Identification of Weed Species and Glyphosate-Resistant Weeds Using High Resolution UAS Images
Abstract
Adoption of a Site-Specific Weed Management System (SSWMS) can contribute to sustainable agriculture. Weed mapping is a crucial step in SSWMS, leads to saving herbicides and protecting environment by preventing repeated chemical applications. In this study, the feasibility of visible and near infrared spectroscopy to classify three problematic weed species and to identify glyphosate-resistant weeds was evaluated. The canopy temperature was also employed to identify the glyphosate-resistant weeds. Furthermore, the ability of UAS imagery to develop accurate weed map in early growing season was evaluated. A greenhouse experiment was conducted to classify waterhemp (Amaranthus rudis), kochia (Kochia scoparia), and lambsquartes (Chenopodium album) based on spectral signature. The Soft Independent Modeling of Class Analogy (SIMCA) method on NIR (920-2500 nm) and Vis/NIR (400-2500 nm) regions classified three different weed species with accuracy greater than 90 %. The discrimination power of different wavelengths indicated that 640, 676, and 730 nm from red and red-edge region, and 1078, 1435, 1490, and 1615 nm from the NIR region was the best wavelengths for weed species discrimination.

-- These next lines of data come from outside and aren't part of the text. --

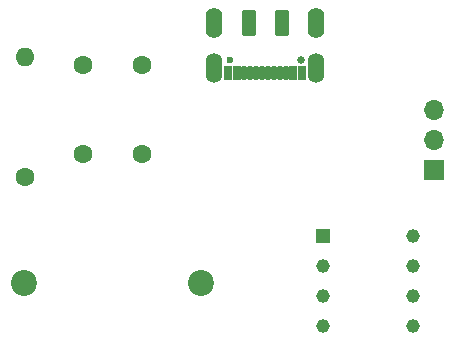
<source format=gbr>
%TF.GenerationSoftware,KiCad,Pcbnew,8.0.8*%
%TF.CreationDate,2025-02-27T22:53:54-05:00*%
%TF.ProjectId,Power_Supply_Board,506f7765-725f-4537-9570-706c795f426f,rev?*%
%TF.SameCoordinates,Original*%
%TF.FileFunction,Soldermask,Top*%
%TF.FilePolarity,Negative*%
%FSLAX46Y46*%
G04 Gerber Fmt 4.6, Leading zero omitted, Abs format (unit mm)*
G04 Created by KiCad (PCBNEW 8.0.8) date 2025-02-27 22:53:54*
%MOMM*%
%LPD*%
G01*
G04 APERTURE LIST*
G04 Aperture macros list*
%AMRoundRect*
0 Rectangle with rounded corners*
0 $1 Rounding radius*
0 $2 $3 $4 $5 $6 $7 $8 $9 X,Y pos of 4 corners*
0 Add a 4 corners polygon primitive as box body*
4,1,4,$2,$3,$4,$5,$6,$7,$8,$9,$2,$3,0*
0 Add four circle primitives for the rounded corners*
1,1,$1+$1,$2,$3*
1,1,$1+$1,$4,$5*
1,1,$1+$1,$6,$7*
1,1,$1+$1,$8,$9*
0 Add four rect primitives between the rounded corners*
20,1,$1+$1,$2,$3,$4,$5,0*
20,1,$1+$1,$4,$5,$6,$7,0*
20,1,$1+$1,$6,$7,$8,$9,0*
20,1,$1+$1,$8,$9,$2,$3,0*%
G04 Aperture macros list end*
%ADD10C,1.600000*%
%ADD11O,1.600000X1.600000*%
%ADD12R,1.160000X1.160000*%
%ADD13C,1.160000*%
%ADD14C,2.200000*%
%ADD15R,1.700000X1.700000*%
%ADD16O,1.700000X1.700000*%
%ADD17C,0.630000*%
%ADD18C,0.600000*%
%ADD19RoundRect,0.102000X0.260000X0.500000X-0.260000X0.500000X-0.260000X-0.500000X0.260000X-0.500000X0*%
%ADD20RoundRect,0.102000X0.135000X0.500000X-0.135000X0.500000X-0.135000X-0.500000X0.135000X-0.500000X0*%
%ADD21RoundRect,0.102000X0.500000X1.000000X-0.500000X1.000000X-0.500000X-1.000000X0.500000X-1.000000X0*%
%ADD22O,1.362000X2.520000*%
%ADD23O,1.404000X2.604000*%
G04 APERTURE END LIST*
D10*
%TO.C,C2*%
X167045000Y-93097200D03*
X172045000Y-93097200D03*
%TD*%
%TO.C,R1*%
X162102800Y-94970600D03*
D11*
X162102800Y-84810600D03*
%TD*%
D12*
%TO.C,IC1*%
X187380000Y-100000000D03*
D13*
X187380000Y-102540000D03*
X187380000Y-105080000D03*
X187380000Y-107620000D03*
X195000000Y-107620000D03*
X195000000Y-105080000D03*
X195000000Y-102540000D03*
X195000000Y-100000000D03*
%TD*%
D14*
%TO.C,C3*%
X162025000Y-104000000D03*
X177025000Y-104000000D03*
%TD*%
D15*
%TO.C,J2*%
X196773800Y-94422200D03*
D16*
X196773800Y-91882200D03*
X196773800Y-89342200D03*
%TD*%
D10*
%TO.C,C1*%
X167045000Y-85547200D03*
X172045000Y-85547200D03*
%TD*%
D17*
%TO.C,J1*%
X185451200Y-85091200D03*
D18*
X179451200Y-85091200D03*
D19*
X185551200Y-86191200D03*
X184801200Y-86191200D03*
D20*
X184201200Y-86191200D03*
X183701200Y-86191200D03*
X183201200Y-86191200D03*
X182701200Y-86191200D03*
X182201200Y-86191200D03*
X181701200Y-86191200D03*
X181201200Y-86191200D03*
X180701200Y-86191200D03*
D19*
X180101200Y-86191200D03*
X179351200Y-86191200D03*
D21*
X183851200Y-81991200D03*
X181051200Y-81991200D03*
D22*
X186771200Y-85816200D03*
X178131200Y-85816200D03*
D23*
X186771200Y-81991200D03*
X178131200Y-81991200D03*
%TD*%
M02*

</source>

While, wave 460, 490, 520 and 670 nm from Vis range, and 760, 790 nm from NIR region were the significant discriminative features for identifying glyphosate-resistant weeds. Random Forest was able to detect glyphosate-resistant weeds based on spectral weed indices with more than 95% accuracy. Analysis of thermal images indicated that the canopy temperature of glyphosate-resistant weeds was less than susceptible ones early after herbicide application. The test set validation results showed the support vector machine method could classify resistant weed species with accuracy greater than 95 %. Based on the stepwise method the best times for discrimination of kochia, and waterhemp resistant were 46 and 95 hours after glyphosate application, respectively. In addition, a field study was proposed on soybean field to identify weed species and glyphosate-resistant weeds using multispectral and thermal imagery. Results revealed that the object-based supervised classification method could classify weed species with greater than 90% accuracy in early growing season. Furthermore, the glyphosate-resistant kochia, waterhemp and ragweed were identified based on canopy temperature with 88%, 93% and 92% accuracy, respectively.